POTENTIAL FLAWS IN THE COURT'S REASONING:
- (1) Although the court acknowledges that a regulation may amount to a taking of private property when it "goes to far" in destroying the value of the property, it then declines to apply that standard so as to require compensation in this case. The Court acknowledges that the only competent testimony on the diminution in value indicates that (1) the gamecocks have value for only one purpose: fighting each other; (2) they are not fit for consumption; and (3) they would have to be destroyed in order to avoid criminal prosecution under the act. The trial court agreed with this testimony, and actually enjoined the Act from becoming law on that basis. Further, testimony indicated that nearly the entire value of the average gamecock operation, which ranged in value from $75,000 to $100,000, would be destroyed. In aggregate, these factors indicate that, in this case, it could have been appropriate to deem the prohibition on cockfighting a taking, and require that compensation be paid to the owners of the gamecocks and gamecock operations.
- (2) The Court appears to stray, both logically and legally, when it announces that game-fowl should not be considered property because 40 years earlier the Oklahoma Court of Criminal Appeals speculated as to whether cockfighting may, some day, be prohibited.
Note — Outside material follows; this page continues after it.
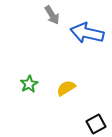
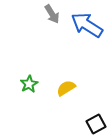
gray arrow: moved 1 px up
blue arrow: moved 8 px up; rotated 20 degrees clockwise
The logical extension of this reasoning would be that if a court today speculated on the topic of whether home ownership may be illegitimate in 40 years, a court 40 years from today would be justified in abstaining from recognizing one's home as property requiring compensation when taken, because homeowners were "on notice." It may be the case that, in an idea-driven society, many propositions can be made regarding the putative prohibition of certain types of properties and activities. The Court's reasoning implies that the mere bantering about of such ideas is sufficient to disgorge property rights. The unpopularity of cockfighting may have contributed to such reasoning, but the popularity of a particular right or ownership interest should probably not determine whether such an interest legally exists.